After peptide synthesis, the resin was washed with dichloromethane (DCM) and then dried under vacuum. Cleavage from the resin was performed with (A) TFA: H₂O:TIS/95:2.5:2.5 (v/v %) or (B) TFA:H₂O:thioanisole:EDT:TIS:phenol/5 mL:250 μL:250 μL:125 μL:60 μL:250 mg) with stirring for ~3.5 h at room temperature. The solution was then filtered, and TFA was removed from the solution using a rotary vacuum evaporator. The peptide was washed with diethyl ether and dried under vacuum, solubilized in water or water/acetonitrile solution, and lyophilized.

4.1. UPLC-MS Conditions

The cleaved products of syntheses #7–#19 were analyzed by ultra-performance liquid chromatography–mass spectrometry (UPLC-MS) on an ACQUITY UPLC^® HSS T3 1.8µm column (Waters, 100 mm × 2.1 mm, 100 Å) using a gradient elution consisting of 0.1% TFA in water (eluent A) and 0.1% TFA in acetonitrile (eluent B) with a gradient from 25% to 65% B over 8 min and the column temperature set at 45 °C. The flow rate was set to 0.18 mL/min, and the absorbance was detected at λ = 220 nm. LC-MS analysis of the compounds was performed on Waters Select Series Cyclic IMS MS connected directly to Waters Acquity I-Class Plus UPLC. The data were analyzed using Waters MassLynx V4.2 (Waters Corporation, Milford, UK). The crude products of syntheses #1–#6 were analyzed by MS: Waters ACQUITY RDa Detector and on UPLC: Waters ACQUITY UPLC H-Class PLUS System using UNIFI 1.9.13.9 (Waters Corporation, Milford, UK).

4.2. Basic Hydrolysis of CLN

Moreover, 10 mg of CLN peptide was dissolved in 2 mL of NaOH solution (0.01 M) for 24 h. After lyophilization, the crude peptide weight was 6.9 mg.
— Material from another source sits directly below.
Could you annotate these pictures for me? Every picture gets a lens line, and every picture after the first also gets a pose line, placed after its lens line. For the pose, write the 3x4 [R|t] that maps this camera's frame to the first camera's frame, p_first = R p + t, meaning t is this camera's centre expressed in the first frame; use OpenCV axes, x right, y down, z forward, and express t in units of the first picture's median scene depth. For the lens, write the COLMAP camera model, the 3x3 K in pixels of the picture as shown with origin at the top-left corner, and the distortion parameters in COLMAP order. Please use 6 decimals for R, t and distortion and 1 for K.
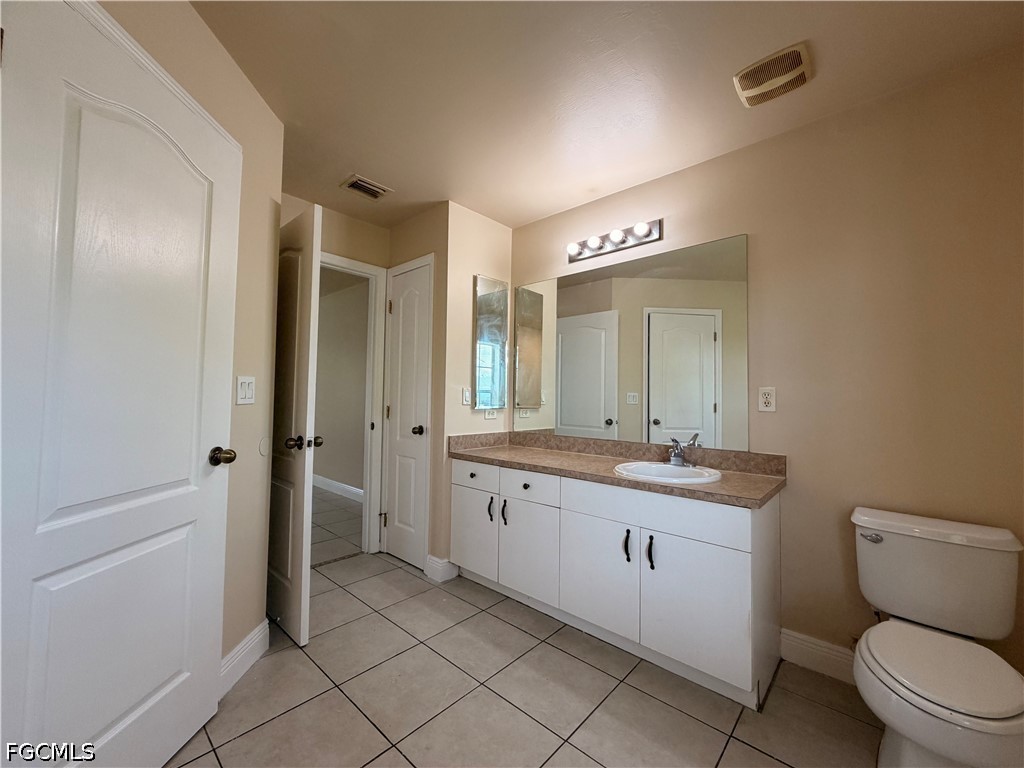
lens RADIAL K [[409.9, 0, 509.8], [0, 409.9, 383.7], [0, 0, 1]] dist [0.000028, -0.000135]
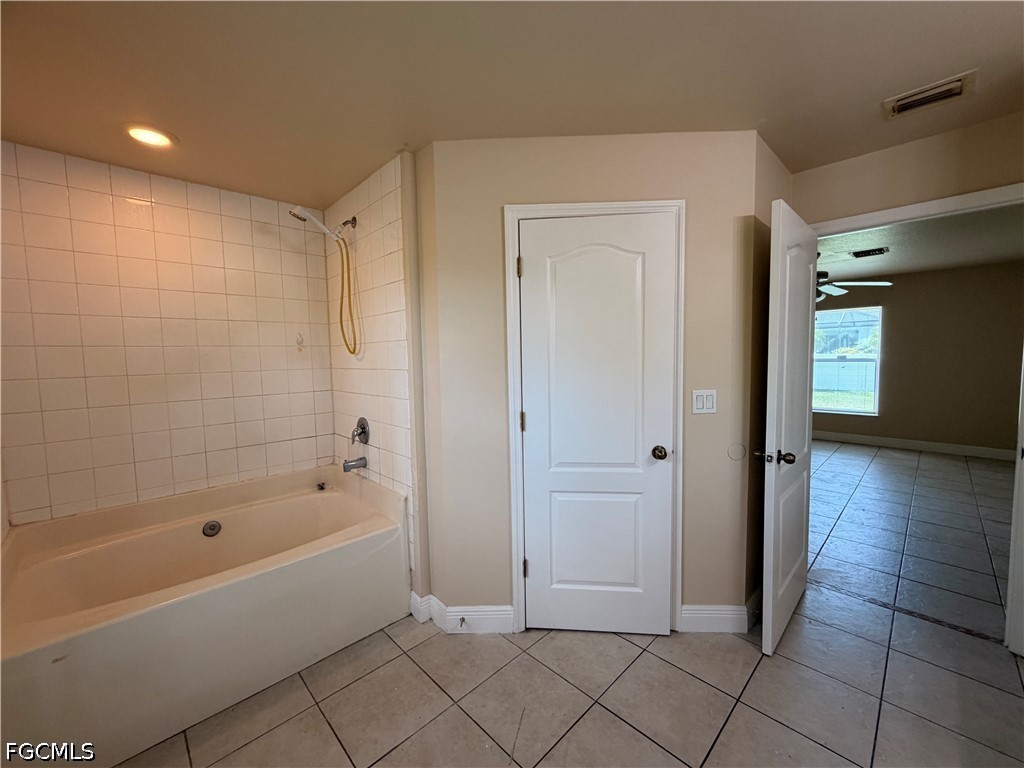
lens RADIAL K [[409.9, 0, 509.8], [0, 409.9, 383.7], [0, 0, 1]] dist [0.000028, -0.000135]
pose [[-0.062793, 0.063172, -0.996025, 0.638973], [0.052029, 0.996845, 0.059944, -0.153731], [0.996669, -0.048058, -0.065882, 0.591018]]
4.3. Purification of Asi and CLN Peptide

The crude peptide resulting from synthesis #7 (0.42 mg) was dissolved in 18 mL of water. The purification of the peptide resulting from synthesis #7 was performed on an HPLC (Jasco Corporation, Tokyo, Japan) using a Kinetex 5μm C18 100 Å 250 mm × 10 mm column. We used a gradient elution consisting of 0.1% TFA in water (A) and 0.08% TFA in acetonitrile (B) with a gradient from 10% B to 60% B over 120 min. The absorbance was detected at 220 nm. The flowrate was 4.5 mL/min. The same retention time fractions were collected and, after lyophilization, yielded 1.073 mg of CLN-Asi peptide and 0.47 mg of pure CLN. The NMR measurements were performed on these purified peptides.

4.4. NMR Analysis

Aqueous solutions of lyophilized CLN-Asi containing and pure CLN-s were prepared at a concentration of 0.8 mM, with a total volume ranging from 500 to 700 μL. These solutions contained 10% D₂O and 1% NaN₃. The pH of the samples was adjusted to 4.3 using 0.1 M NaOH and 0.1 M HCl. NMR measurements were performed on a 16.4T (700 MHz) Bruker Avance III spectrometer, equipped with a Prodigy TCI H&F-C/N-D probe at 288K. Full proton resonance assignments were carried out utilizing water-suppressed 2D ¹H-¹H homonuclear DQF-COSY (cosygpprqf), TOCSY (mlevgpph19), and NOESY (noesygpph19) standard Bruker experiments. The resolutions were set to 2048 × 1024, with 124 scans. For TOCSY measurements, a spinlock of d9 = 80 ms was applied, and for NOESY measurements, a mixing time of d8 = 150 ms was used. Spectrum processing was performed using the Topspin software, version 4.0.7. Spectra assignment was carried out using the CCPNMR software, version 2.4.1.51. For the designated region under discussion and the corresponding NMR shift list, please refer to Supplementary Materials Tables S20 and S21 and Figures S20 and S21.

5. Conclusions

In conclusion, we have identified the Achilles’ heel of the ΨPro ring under SPF conditions. The appearance of two unexpected by-products, namely, the imine form of 5mer* and the increased formation of CLN-Asi, can be attributed to the oxazolidine character of the pseudoproline ring. The ring opening of ΨPro is favored at high temperatures and elevated pressures (80 °C, 5–6 MPa). However, Asi formation is thermodynamically favored at high temperatures. It has been shown that this reaction can be kinetically hindered by using bulkier protecting groups such as Bno on the Asp side chain. Given the importance of elevated temperature [32,33] and the utility of ΨPro in polypeptide synthesis, caution is required in its use. This study not only sheds light on peptide chemistry but also contributes to the literature on oxazolidine rings.